The story takes a bit of a twist (to me, at least) from there, introducing an old friend, Peyton, that had dropped Aimee after her parents got divorced and Aimee moved to the wrong side of the tracks and “inner-city housing.” But it was awesome to see Aimee and Peyton reconnect and by the end of the story, with some humor and snark, we get hope for the two girls to be friends again.
Boi deals with an FtM trans character and opens with some fairly explicit talk about children being curious about body parts and how one moment with a cousin was a tip-off for the main character that ze wanted zir own penis. Over a decade later, the same cousin helped Vince get zir first packing penis. Vince’s cousin Kevin were raised by their grandparents. I really liked this story as soon as I started reading it, so the assault that happens to Vince utterly gutted me. Fair warning, this story ends on an incredibly upsetting note and I hate these fictitious boys for what they did to Vince. The damage they did may’ve been fictional, but it’s indicative of the real damage and hate that gets carried out everyday all over the world towards trans people and it’s horrific.

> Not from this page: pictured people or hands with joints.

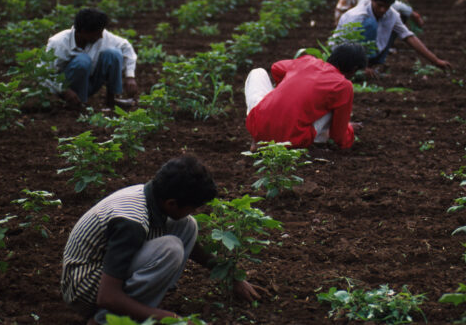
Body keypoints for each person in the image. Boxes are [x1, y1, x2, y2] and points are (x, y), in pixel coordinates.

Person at [61, 156, 264, 324]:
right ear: (171, 203)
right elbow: (107, 296)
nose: (194, 211)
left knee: (187, 225)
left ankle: (142, 303)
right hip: (84, 290)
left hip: (103, 274)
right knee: (171, 249)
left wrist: (231, 275)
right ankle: (104, 321)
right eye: (193, 206)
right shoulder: (131, 222)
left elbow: (194, 248)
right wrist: (171, 319)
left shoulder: (151, 195)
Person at [245, 43, 367, 150]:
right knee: (332, 110)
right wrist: (349, 129)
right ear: (353, 69)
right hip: (292, 139)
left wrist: (286, 90)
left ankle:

I think TIAD was my least favorite story. I certainly relate to it. It mostly takes place in a chatroom online and I remember what it was like to connect to someone in a chatroom, think that you have something in an LDR, and then to have it all fall apart. This one just felt a little flat to me. However, it is funny that the acronym and it’s meaning has been on my mind a lot lately. I recently wrote a piece about how Tomorrow Is Another Day, so that’s important to remember but this one just didn’t really stick in my brain and I had a hard time connecting to the characters.
Aaaand whereas I couldn’t connect in TIAD, I did nothing by connect with the story and characters in the last story of this compilation, called Two-Part Invention. This was definitely my favorite, but that’s likely due a lot to the fact that it was music-based. Whereas On The Floor was all sweaty sports-filled adrenaline, this was pure lyricism, ripe with music references, and I love how music can be a metaphor for love. This story centered on Kat and her yearly pilgrimages to an elite camp for musical prodigies and the girl, Annika, she’s fallen in love with. There’s a beautiful tension where Kat is trying to bring herself to tell Annika how she feels about her and also trying not to freak out about how Annika has been recently talking about a fellow male prodigy musician named Bryce, throwing a wrench into things for Kat to figure out if Annika might feel the same way. I won’t tell you how it ends, but I was a fan of the ending and think it was the perfect story to end the book on.
Have I mentioned how much I love Julie Anne Peters?